3. State the alternative hypothesis in equation format.
4. What is the calculated t-value (to 3 significant digits)?
5. What is the critical t-value (to 3 significant digits)? Use alpha = 0.05.
6. Is the null hypothesis accepted or rejected? Use alpha = 0.05.
7. Is there sufficient evidence to conclude that there is a difference between the mean rate of increase of total phosphorus of the control algal and the water hyacinth? Use alpha = 0.05. Explain in one sentence.
Solution:-
1) One sample t-test.
2)
State the hypotheses. The first step is to state the null hypothesis and an alternative hypothesis.
Null hypothesis: u < 2500
Alternative hypothesis: u > 2500
Note that these hypotheses constitute a one-tailed test. The null hypothesis will be rejected if the sample mean is too small.
Formulate an analysis plan. For this analysis, the significance level is 0.05. The test method is a one-sample t-test.
Analyze sample data.

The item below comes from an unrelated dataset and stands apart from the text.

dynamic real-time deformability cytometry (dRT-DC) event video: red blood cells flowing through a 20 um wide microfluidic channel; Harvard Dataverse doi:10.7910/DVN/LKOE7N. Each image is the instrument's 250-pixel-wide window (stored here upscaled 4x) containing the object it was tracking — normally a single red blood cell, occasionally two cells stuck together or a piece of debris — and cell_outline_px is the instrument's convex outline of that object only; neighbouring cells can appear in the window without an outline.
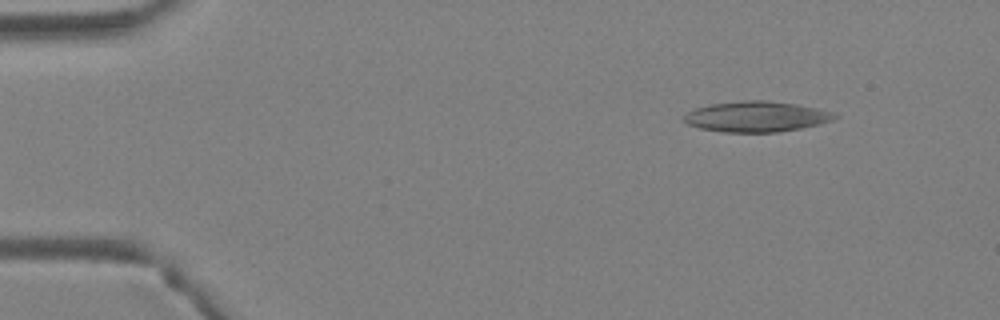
{"species": "Egyptian fruit bat (a non-hibernating species)", "species_latin": "Rousettus aegyptiacus", "temperature_condition": "warm", "stored_images_in_passage": 3, "camera_frame_rate_fps": 3000, "um_per_image_px": 0.085, "animal": {"sex": "female"}, "frame": {"image": 1, "passage_image": 1, "time_ms": 0.0, "image_size_px": [1000, 320], "cell_outline_px": [[840, 116], [832, 120], [820, 124], [800, 128], [776, 132], [724, 132], [700, 128], [688, 124], [684, 120], [684, 116], [688, 112], [696, 108], [708, 104], [744, 100], [768, 100], [796, 104], [816, 108], [832, 112]], "centroid_in_image_um": [64.3, 9.9], "position_along_channel_um": 20.7, "area_um2": 26.76}}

Using sample data, we compute the standard error (SE), degrees of freedom (DF), and the t statistic test statistic (t).
SE = s / sqrt(n)
S.E = 40.693
DF = n - 1
D.F = 7
4)
t = (x - u) / SE
t = -1.76
5)
tcritical = 1.895
where s is the standard deviation of the sample, x is the sample mean, u is the hypothesized population mean, and n is the sample size.
The observed sample mean produced a t statistic test statistic of - 1.76.
Thus the P-value in this analysis is 0.064.
Interpret results. Since the P-value (0.064) is greater than the significance level (0.05), we cannot reject the null hypothesis.
Do not reject the H0.
From the above test we do not have sufficient evidence in the favor of the claim that the mean breaking strength is more than 2500 pounds.